Test Quality Checklist

  • Tests verify behavior, not implementation
  • Each test tests one thing
  • Tests are independent (can run in any order)
  • Test names describe expected behavior
  • Edge cases are covered
  • Error cases are covered
  • Tests run fast

Anti-Patterns to Avoid

  • Tests that just check code runs without asserting behavior
  • Tests that duplicate implementation logic
  • Tests with many assertions (split them)
  • Tests that depend on other tests
  • Mocking everything (test real behavior when possible)

The Loop

code
Write test → Run (should fail) → Implement → Run (should pass) → Refactor → Run (should still pass)

Verify with Independent Subagents

From Anthropic's Claude Code best practices: Use independent subagents to verify implementations aren't overfitting to tests.

After implementation passes tests, spawn a separate verification:

code
Use a subagent to review the implementation of calculateDiscount.
Verify it handles the actual business requirements, not just the test cases.
Check for:
- Edge cases not covered by tests
- Hardcoded values that only work for test inputs
- Logic that's correct by accident

Why This Matters

LLMs can "overfit" to test cases - writing code that passes the specific tests but fails on real-world inputs.

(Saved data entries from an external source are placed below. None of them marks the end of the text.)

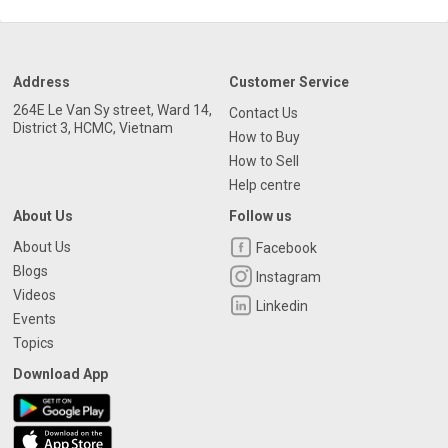
Address
Customer Service
264E Le Van Sy street, Ward 14,
Contact Us
District 3, HCMC, Vietnam
How to Buy
How to Sell
Help centre
About Us
Follow us
About Us
Facebook
Blogs
Instagram
Videos
Linkedin
Events
Topics
Download App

An independent reviewer catches:

  • Magic numbers that match test values
  • Conditional logic that only handles test scenarios
  • Missing validation that tests don't exercise

Example of Overfitting

typescript
// Tests use ids 1, 2, 3
// BAD: Overfitting to test data
function getUser(id: number) {
  if (id === 1) return { name: "Alice" };
  if (id === 2) return { name: "Bob" };
  return null;
}

// GOOD: Actual implementation
function getUser(id: number) {
  return database.users.find(u => u.id === id);
}

The subagent review catches these patterns before they reach production.